Whisper-large-zh-cv11 is a specialized speech recognition model fine-tuned from OpenAI's Whisper Large v2 specifically for Mandarin Chinese. Developed by Jonatas Grosman, it demonstrates significant improvements over the base model, achieving a Character Error Rate (CER) of 9.55% on the Common Voice 11 test set, compared to 29.90% for the original model.
Implementation Details
The model was trained using both training and validation splits from Common Voice 11, with 1,000 samples reserved for evaluation during fine-tuning. It implements the Transformer architecture and runs on PyTorch, offering seamless integration with the Hugging Face transformers library.
- Supports both raw and normalized text transcription
- Handles casing and punctuation
- Optimized for Mandarin Chinese speech recognition
Core Capabilities
- Achieves 9.55% CER and 55.02% WER on Common Voice 11
- Performs well on out-of-domain data (11.76% CER on Fleurs dataset)

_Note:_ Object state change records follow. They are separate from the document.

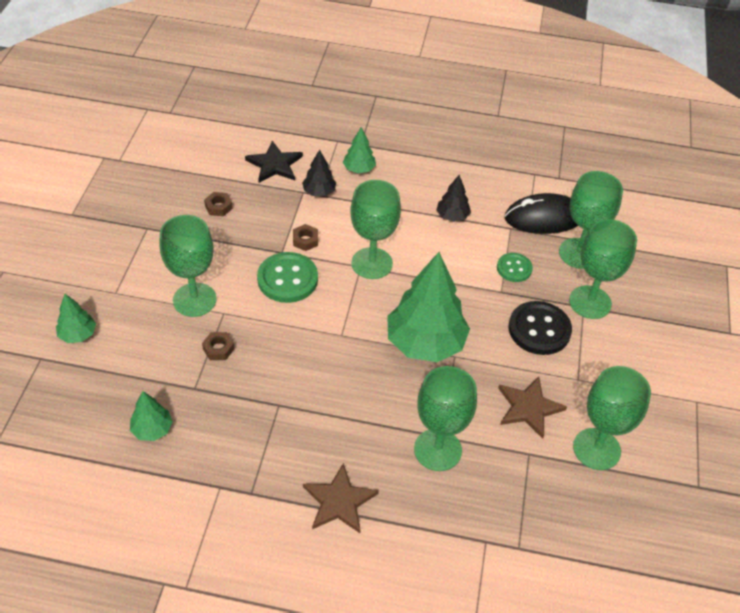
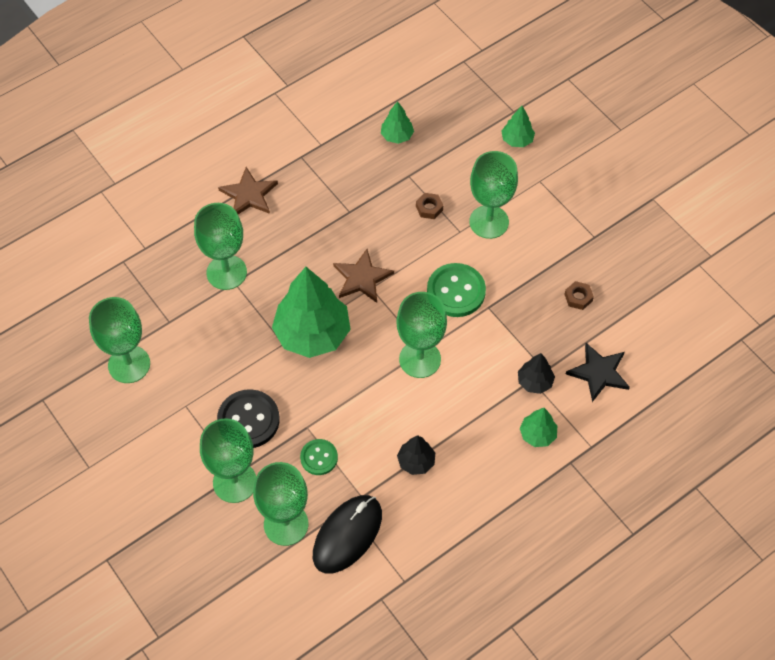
camera: 135 degrees right, 10 degrees up
brown nut [293,224,318,251] -> none
brown star [498,377,567,439] -> brown star moved to [333,249,394,303]

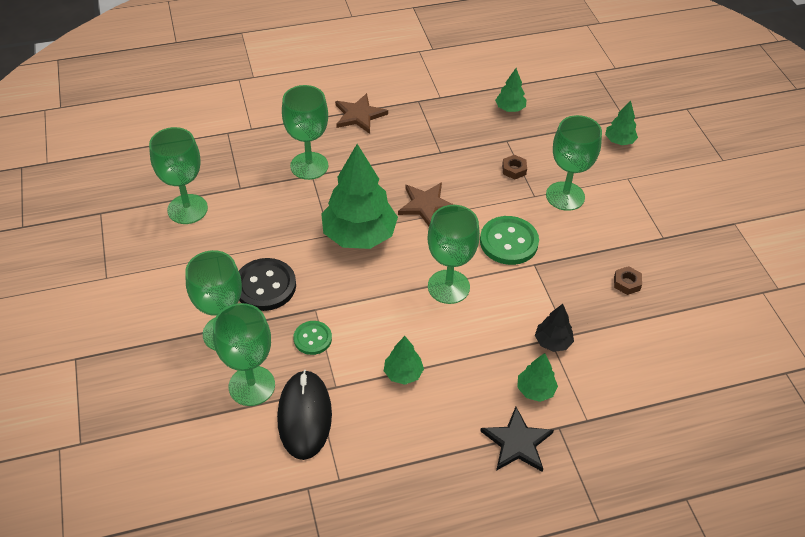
camera: 20 degrees right, 10 degrees down
black mouse [313,495,382,574] -> black mouse turned 60 degrees counterclockwise [277,370,332,460]
black tree [397,435,435,475] -> green tree [384,336,424,385]
black star [566,343,630,402] -> black star moved to [480,407,554,472]

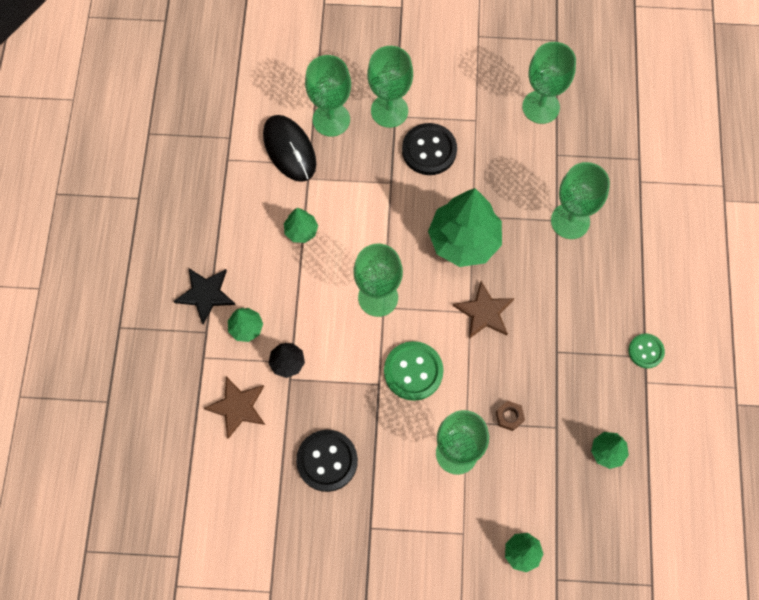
camera: 110 degrees right, 20 degrees up
black mouse [277,370,332,460] -> black mouse turned 45 degrees clockwise [263,115,316,182]
green button [293,321,332,355] -> green button moved to [629,333,665,368]
brown star [335,93,388,134] -> brown star moved to [204,376,265,439]
brown nut [614,266,642,295] -> black button [296,430,358,492]

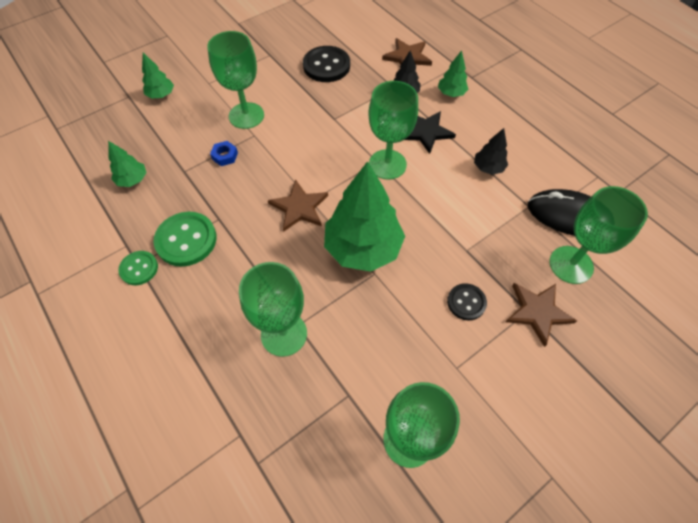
camera: 140 degrees right, 10 degrees down
black star [173,268,235,324] -> black star moved to [405,111,456,154]
green tree [284,208,318,243] -> black tree [474,128,508,175]
green goblet [367,46,413,128] -> brown star [505,283,577,347]
green button [384,341,444,401] -> green button moved to [154,212,216,267]
black button [402,123,457,175] -> black button [447,283,487,320], size x0.60
brown nut [496,401,525,431] -> blue nut [210,141,238,166]

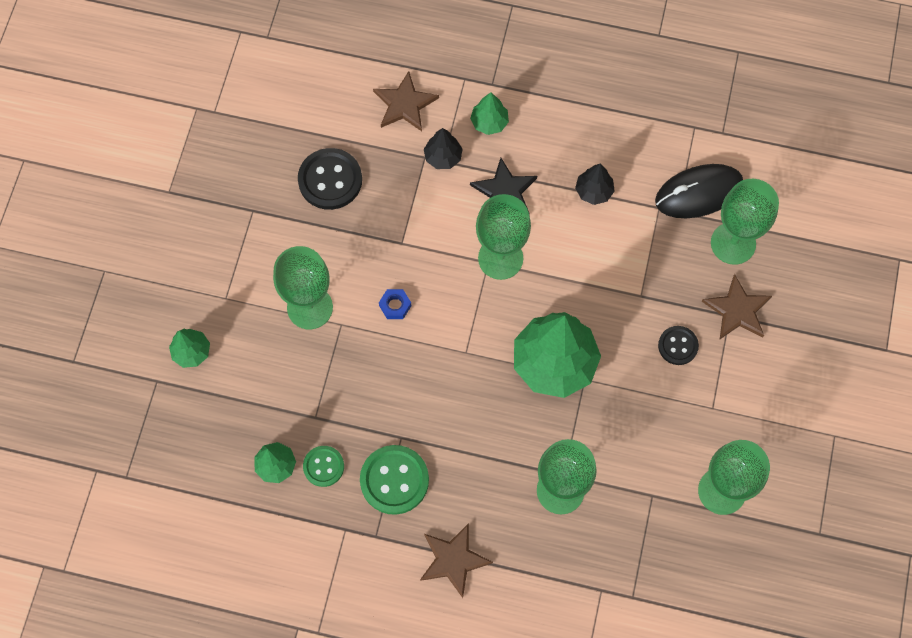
camera: 40 degrees left, 10 degrees up
green button [118,251,158,285] -> green button moved to [303,446,344,487]
blue nut [210,141,238,166] -> blue nut moved to [379,289,411,319]
brown star [268,179,328,232] -> brown star moved to [420,523,493,598]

- Supports specialized handling of numerical transcriptions
- Includes language and task-specific decoder prompts
Frequently Asked Questions
Q: What makes this model unique?
This model significantly outperforms the base Whisper Large v2 on Mandarin Chinese, reducing CER by over 20 percentage points on Common Voice 11. It's specifically optimized for Chinese speech recognition while maintaining the ability to handle different text normalization scenarios.
Q: What are the recommended use cases?
The model is ideal for Mandarin Chinese speech transcription tasks, particularly when high character-level accuracy is required. It's suitable for both general transcription and scenarios requiring normalized text output, though users should be aware of potential limitations with numerical value transcriptions.